As the first person to hold the title vice president of facilities at Drexel, Francis realizes that there are pros and cons to being first.
"It's good from the point of view that I'm not being measured against anybody who was here before, either in a good or bad way, but it's also a challenge because I'm coming into an environment that measures outcomes and has expectations," Francis said. "Since it is a new position and since I am reporting to a person with vast experience in facilities and to a president that is an engineer himself, I think the standard is going to be pretty high, so I'm going to do my best to live up to it."
Francis joins Drexel right in the middle of a very ambitious master plan that features projects in all areas of the University from Student Life to academics.

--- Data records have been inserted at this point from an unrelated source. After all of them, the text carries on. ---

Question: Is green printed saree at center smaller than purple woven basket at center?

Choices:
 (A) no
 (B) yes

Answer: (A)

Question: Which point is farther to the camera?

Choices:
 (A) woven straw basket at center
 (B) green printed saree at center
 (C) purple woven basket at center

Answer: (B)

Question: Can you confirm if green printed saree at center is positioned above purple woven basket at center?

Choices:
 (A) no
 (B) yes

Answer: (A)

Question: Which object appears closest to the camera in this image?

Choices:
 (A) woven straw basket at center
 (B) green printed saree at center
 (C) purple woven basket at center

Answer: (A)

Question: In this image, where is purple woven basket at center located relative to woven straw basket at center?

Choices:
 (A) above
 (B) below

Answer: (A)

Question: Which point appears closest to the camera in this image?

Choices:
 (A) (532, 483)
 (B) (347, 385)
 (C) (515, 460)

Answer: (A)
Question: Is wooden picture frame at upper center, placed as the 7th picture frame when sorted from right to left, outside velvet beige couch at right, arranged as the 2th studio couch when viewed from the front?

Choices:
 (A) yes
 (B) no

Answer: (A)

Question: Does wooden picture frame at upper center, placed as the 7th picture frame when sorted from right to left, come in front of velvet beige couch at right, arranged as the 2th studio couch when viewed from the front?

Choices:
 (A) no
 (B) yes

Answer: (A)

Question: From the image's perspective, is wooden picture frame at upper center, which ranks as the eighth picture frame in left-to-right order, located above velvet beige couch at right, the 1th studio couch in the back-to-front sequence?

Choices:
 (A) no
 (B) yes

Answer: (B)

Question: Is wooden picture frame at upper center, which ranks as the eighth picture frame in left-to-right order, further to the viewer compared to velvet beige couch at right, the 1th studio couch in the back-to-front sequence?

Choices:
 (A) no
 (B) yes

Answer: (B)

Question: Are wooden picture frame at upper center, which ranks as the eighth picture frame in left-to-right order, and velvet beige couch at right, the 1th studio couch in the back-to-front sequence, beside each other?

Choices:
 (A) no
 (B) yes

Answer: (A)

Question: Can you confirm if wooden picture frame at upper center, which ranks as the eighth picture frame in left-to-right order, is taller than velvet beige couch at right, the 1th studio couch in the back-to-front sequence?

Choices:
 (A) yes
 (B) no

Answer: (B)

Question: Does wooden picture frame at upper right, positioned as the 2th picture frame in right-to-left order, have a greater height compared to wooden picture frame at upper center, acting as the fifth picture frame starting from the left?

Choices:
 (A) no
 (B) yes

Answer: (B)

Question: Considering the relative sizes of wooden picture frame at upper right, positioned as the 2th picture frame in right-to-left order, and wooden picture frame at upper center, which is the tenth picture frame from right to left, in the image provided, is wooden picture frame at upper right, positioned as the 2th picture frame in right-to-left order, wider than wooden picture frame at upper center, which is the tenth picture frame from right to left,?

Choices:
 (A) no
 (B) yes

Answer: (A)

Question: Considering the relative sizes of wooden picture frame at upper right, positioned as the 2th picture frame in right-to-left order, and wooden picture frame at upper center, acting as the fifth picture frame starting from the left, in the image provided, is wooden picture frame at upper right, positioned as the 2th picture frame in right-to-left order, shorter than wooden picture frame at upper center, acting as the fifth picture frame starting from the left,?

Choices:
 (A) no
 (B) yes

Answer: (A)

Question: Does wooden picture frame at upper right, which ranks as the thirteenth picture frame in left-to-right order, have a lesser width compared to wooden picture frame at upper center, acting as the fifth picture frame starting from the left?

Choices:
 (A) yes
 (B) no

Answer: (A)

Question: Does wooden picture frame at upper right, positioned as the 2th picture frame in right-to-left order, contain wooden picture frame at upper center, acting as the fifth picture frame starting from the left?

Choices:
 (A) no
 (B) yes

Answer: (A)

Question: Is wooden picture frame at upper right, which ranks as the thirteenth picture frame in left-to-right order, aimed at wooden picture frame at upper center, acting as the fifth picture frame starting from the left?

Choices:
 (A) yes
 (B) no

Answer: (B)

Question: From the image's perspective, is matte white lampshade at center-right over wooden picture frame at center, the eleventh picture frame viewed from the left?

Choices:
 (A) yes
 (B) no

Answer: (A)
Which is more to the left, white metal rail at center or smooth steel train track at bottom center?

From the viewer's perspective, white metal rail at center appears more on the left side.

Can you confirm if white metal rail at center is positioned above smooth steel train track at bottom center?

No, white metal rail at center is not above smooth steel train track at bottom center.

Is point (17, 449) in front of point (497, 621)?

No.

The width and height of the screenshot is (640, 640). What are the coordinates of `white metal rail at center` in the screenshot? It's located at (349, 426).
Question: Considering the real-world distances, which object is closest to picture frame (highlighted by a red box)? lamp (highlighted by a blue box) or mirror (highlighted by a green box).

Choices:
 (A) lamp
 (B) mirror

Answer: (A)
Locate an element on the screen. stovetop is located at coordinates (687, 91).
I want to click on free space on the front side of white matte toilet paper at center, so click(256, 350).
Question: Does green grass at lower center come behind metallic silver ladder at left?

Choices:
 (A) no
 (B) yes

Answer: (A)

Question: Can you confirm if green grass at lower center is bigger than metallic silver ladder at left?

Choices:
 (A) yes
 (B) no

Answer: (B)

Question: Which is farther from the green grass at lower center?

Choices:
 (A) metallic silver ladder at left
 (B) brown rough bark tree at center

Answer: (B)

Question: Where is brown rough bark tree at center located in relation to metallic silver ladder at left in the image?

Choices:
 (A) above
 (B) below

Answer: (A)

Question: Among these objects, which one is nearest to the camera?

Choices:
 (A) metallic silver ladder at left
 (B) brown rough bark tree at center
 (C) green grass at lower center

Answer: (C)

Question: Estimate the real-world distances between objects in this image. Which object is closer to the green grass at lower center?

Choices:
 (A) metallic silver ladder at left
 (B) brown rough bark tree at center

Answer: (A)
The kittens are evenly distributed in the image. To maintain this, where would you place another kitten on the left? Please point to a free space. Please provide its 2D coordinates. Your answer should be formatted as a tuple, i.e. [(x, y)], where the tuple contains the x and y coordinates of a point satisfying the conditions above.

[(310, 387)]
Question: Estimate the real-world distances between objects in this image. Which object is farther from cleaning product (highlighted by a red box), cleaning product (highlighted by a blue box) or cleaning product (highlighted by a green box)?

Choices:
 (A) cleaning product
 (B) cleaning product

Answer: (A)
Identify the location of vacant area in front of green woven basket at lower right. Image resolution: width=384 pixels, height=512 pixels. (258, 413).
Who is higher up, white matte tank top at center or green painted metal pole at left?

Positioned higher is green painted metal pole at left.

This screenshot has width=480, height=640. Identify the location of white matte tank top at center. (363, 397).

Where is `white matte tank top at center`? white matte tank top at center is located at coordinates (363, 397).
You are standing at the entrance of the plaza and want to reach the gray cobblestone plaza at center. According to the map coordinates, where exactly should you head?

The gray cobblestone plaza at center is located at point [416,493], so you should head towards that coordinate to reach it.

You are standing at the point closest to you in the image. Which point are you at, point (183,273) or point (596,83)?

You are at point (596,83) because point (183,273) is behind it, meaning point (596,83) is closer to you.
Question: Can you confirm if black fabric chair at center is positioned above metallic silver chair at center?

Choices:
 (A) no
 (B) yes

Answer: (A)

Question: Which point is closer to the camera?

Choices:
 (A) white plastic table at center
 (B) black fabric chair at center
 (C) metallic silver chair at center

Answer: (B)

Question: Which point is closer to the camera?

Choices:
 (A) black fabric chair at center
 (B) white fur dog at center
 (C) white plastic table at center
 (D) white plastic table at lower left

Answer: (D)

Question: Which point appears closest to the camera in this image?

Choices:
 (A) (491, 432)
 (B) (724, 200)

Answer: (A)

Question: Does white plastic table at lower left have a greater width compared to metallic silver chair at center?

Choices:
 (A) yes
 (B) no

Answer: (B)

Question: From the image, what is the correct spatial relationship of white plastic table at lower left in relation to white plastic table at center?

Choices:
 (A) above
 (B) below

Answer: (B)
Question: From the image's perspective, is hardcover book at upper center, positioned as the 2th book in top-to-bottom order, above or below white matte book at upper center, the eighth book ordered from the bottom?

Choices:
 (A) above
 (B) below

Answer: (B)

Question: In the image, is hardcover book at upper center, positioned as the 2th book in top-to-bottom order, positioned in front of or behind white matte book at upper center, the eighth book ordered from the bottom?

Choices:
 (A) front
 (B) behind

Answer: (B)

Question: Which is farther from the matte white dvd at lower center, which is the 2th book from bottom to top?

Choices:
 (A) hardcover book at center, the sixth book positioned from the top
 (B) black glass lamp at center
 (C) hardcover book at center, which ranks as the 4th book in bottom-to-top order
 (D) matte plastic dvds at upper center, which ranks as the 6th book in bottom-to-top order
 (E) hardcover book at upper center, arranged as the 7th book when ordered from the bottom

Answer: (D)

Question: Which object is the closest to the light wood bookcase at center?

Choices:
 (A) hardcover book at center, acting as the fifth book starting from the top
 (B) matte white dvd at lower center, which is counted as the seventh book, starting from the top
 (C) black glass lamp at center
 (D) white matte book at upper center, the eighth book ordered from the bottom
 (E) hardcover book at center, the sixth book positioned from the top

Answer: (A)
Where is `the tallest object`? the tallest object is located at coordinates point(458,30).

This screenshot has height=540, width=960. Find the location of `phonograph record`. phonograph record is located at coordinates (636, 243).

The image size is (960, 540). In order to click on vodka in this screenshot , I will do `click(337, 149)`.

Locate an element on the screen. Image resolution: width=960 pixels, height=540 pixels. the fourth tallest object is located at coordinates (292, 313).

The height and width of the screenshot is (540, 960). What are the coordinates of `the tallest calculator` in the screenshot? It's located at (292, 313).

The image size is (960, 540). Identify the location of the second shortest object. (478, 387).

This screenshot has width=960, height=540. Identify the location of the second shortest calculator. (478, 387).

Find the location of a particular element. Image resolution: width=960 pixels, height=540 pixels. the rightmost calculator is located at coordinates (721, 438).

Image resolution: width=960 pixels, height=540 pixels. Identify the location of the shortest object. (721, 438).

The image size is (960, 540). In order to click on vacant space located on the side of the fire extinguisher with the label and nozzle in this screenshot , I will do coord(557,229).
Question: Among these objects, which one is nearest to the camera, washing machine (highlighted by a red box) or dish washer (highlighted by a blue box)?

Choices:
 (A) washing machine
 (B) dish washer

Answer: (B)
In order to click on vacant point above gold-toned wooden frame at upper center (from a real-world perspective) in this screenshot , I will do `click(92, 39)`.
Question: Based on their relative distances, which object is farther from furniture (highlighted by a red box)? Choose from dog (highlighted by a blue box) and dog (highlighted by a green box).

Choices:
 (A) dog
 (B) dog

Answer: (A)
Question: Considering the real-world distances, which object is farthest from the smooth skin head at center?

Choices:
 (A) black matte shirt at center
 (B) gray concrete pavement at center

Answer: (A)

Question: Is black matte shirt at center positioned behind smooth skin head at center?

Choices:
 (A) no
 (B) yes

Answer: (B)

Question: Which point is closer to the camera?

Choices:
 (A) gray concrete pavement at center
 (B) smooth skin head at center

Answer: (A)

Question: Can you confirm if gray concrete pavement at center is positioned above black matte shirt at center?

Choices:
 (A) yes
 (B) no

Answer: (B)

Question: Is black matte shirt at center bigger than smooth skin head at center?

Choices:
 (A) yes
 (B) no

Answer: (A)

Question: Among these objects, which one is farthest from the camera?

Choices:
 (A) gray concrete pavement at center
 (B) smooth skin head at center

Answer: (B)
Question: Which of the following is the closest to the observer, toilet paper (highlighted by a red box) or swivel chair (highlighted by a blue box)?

"This spring we will be breaking ground on a new recreation center, residence hall and integrated science building totaling over $153 million in new construction," Francis said in a press release.
For somebody in a position with such responsibility, Francis had an unconventional path toward becoming vice president of facilities. In an interview Francis said that he had started off teaching English and eventually became an assistant dean ofa Liberal Arts at Wright State University. While there, he was asked to temporarily fill in for somebody in the facilities department, and it eventually became his profession.
Now at Drexel, Francis is currently living in University Crossings until he finalizes his living situation.
"It's immediately convenient. I'll give it that," said Francis. "My wife has been down recently and we have found an apartment at Spruce and 22nd, and we'll be moving into that in a couple of weeks. I'll still be walking to work, but it won't be with quite the same closeness that I have at Crossings."